The fact that the project was so successful tells me that no project of the sort had not been truly pursued before. Individual coverage of stories had perhaps been performed, but no effort had been pursued to document so many divergent projects citywide. Also, the topic of the project was targeted (solar energy and why it works?) and the interviewees were from diverse socio-cultural, gender, racial, and professional backgrounds.
I think our project contributes a value added to our sustainability efforts in Detroit, because more often than not, organizations and community leaders city-wide do not have the time or resources to celebrate their contributions, especially during the COVID era. I think it is extremely important to connect those stories and to weave them together, in order to spur inspiration among Detroiters. The idea is to spread the word around Detroit that going solar is possible.

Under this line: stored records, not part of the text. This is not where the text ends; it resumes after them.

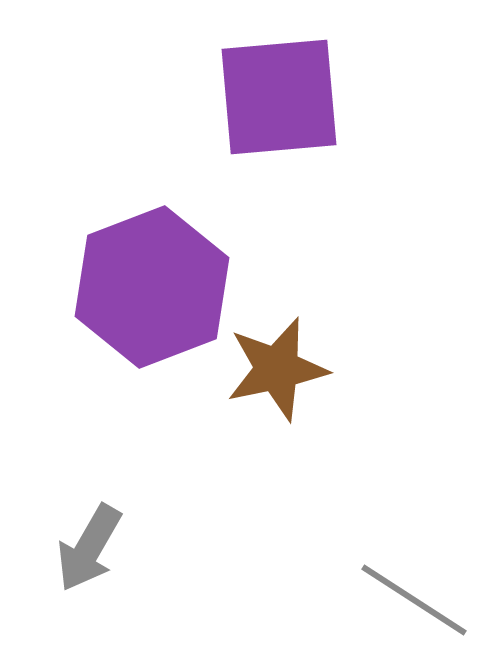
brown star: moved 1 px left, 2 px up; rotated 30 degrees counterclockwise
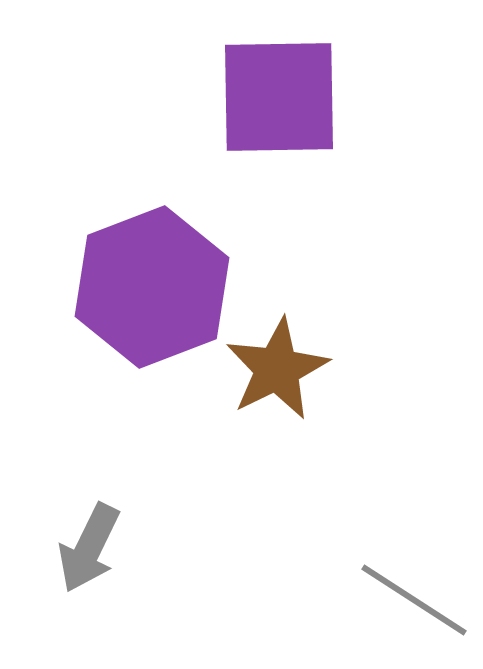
purple square: rotated 4 degrees clockwise
brown star: rotated 14 degrees counterclockwise
gray arrow: rotated 4 degrees counterclockwise
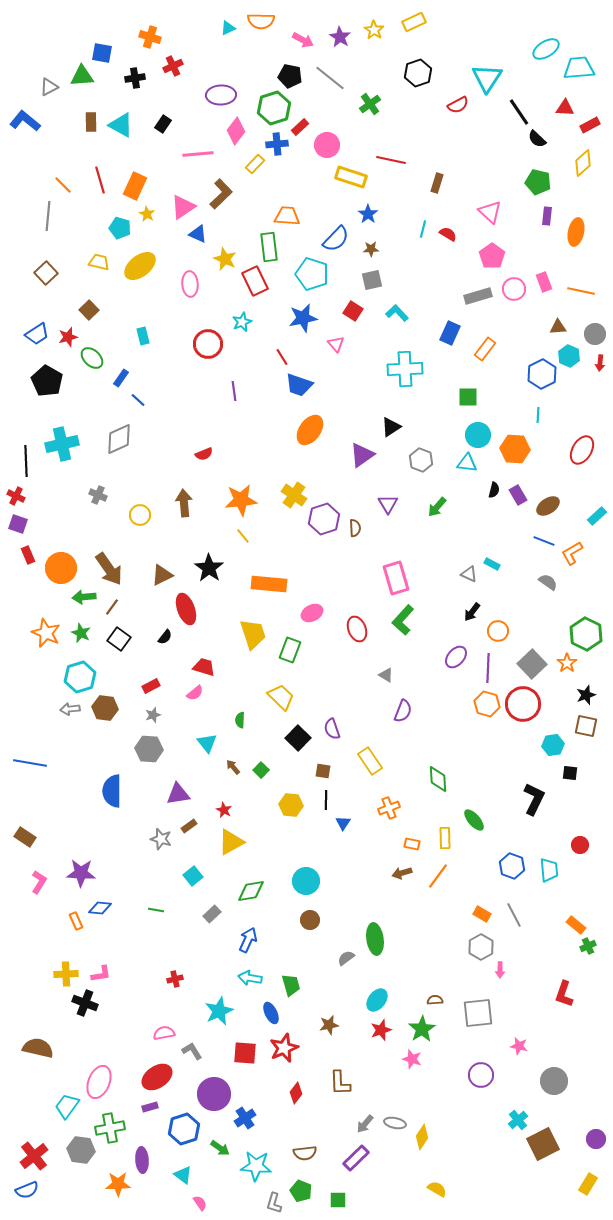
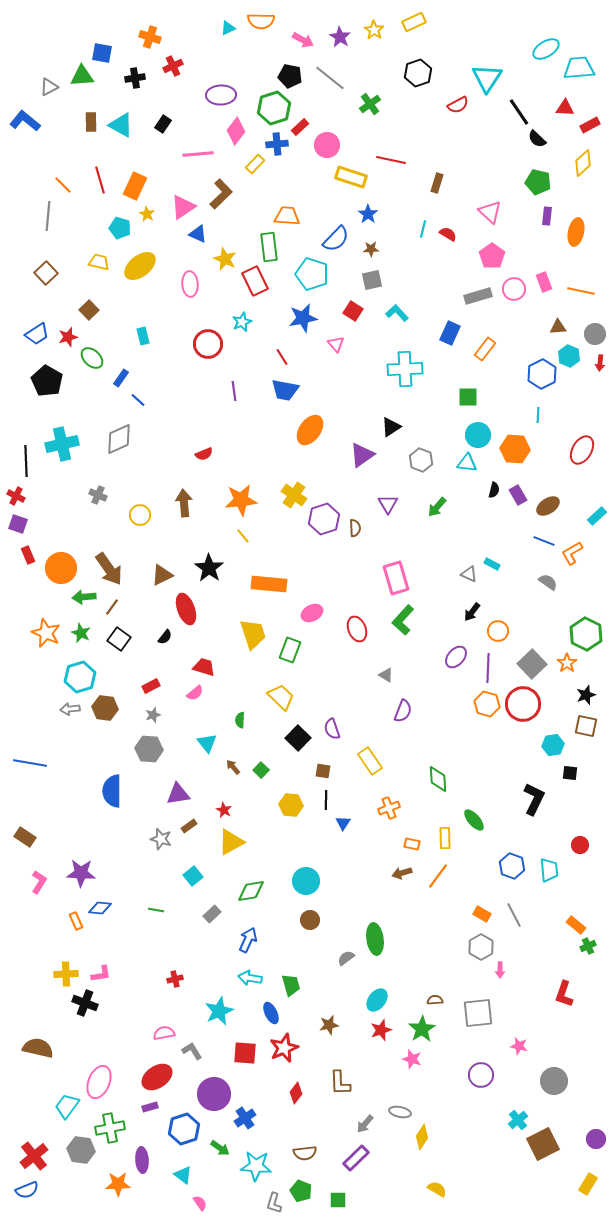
blue trapezoid at (299, 385): moved 14 px left, 5 px down; rotated 8 degrees counterclockwise
gray ellipse at (395, 1123): moved 5 px right, 11 px up
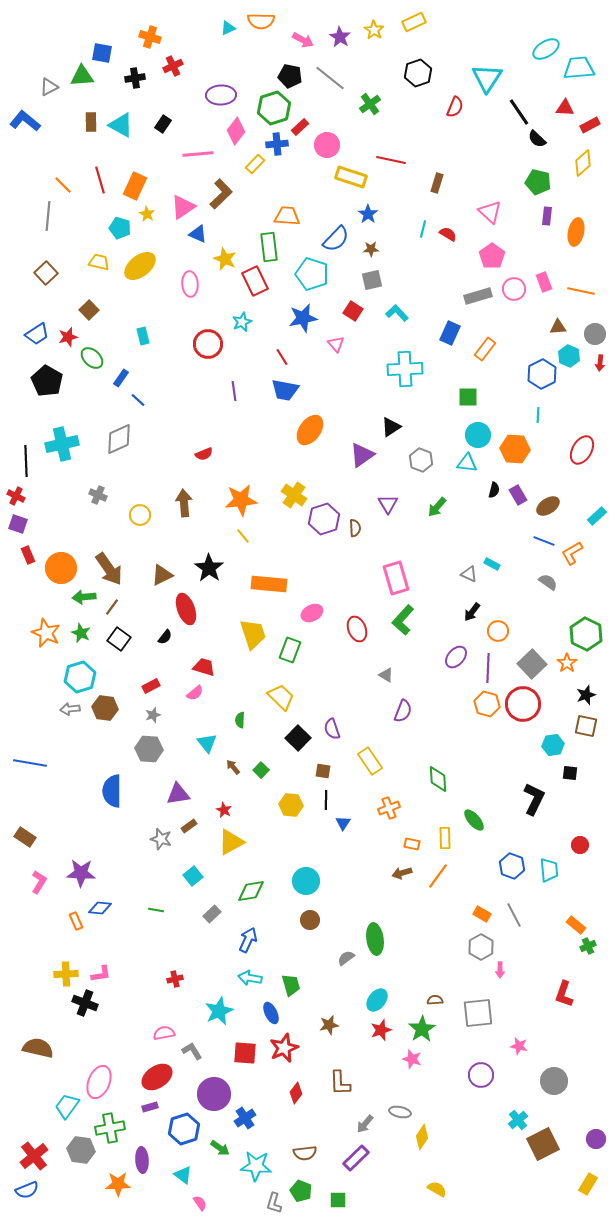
red semicircle at (458, 105): moved 3 px left, 2 px down; rotated 40 degrees counterclockwise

Ultimately, the idea is that if grassroots demand for solar grows from all sides, government officials will be more prone to creating favorable and equitable policies for access to renewables. A more unanimous transition toward solar will, in turn, help us reduce citywide emissions.
Alex and I are excited to share the finished product of our work – 16 short videos- with you and our hope is that this project will become a more collective effort to document success stories around sustainability initiatives that will live on into the future and inspire others to become part of the solution!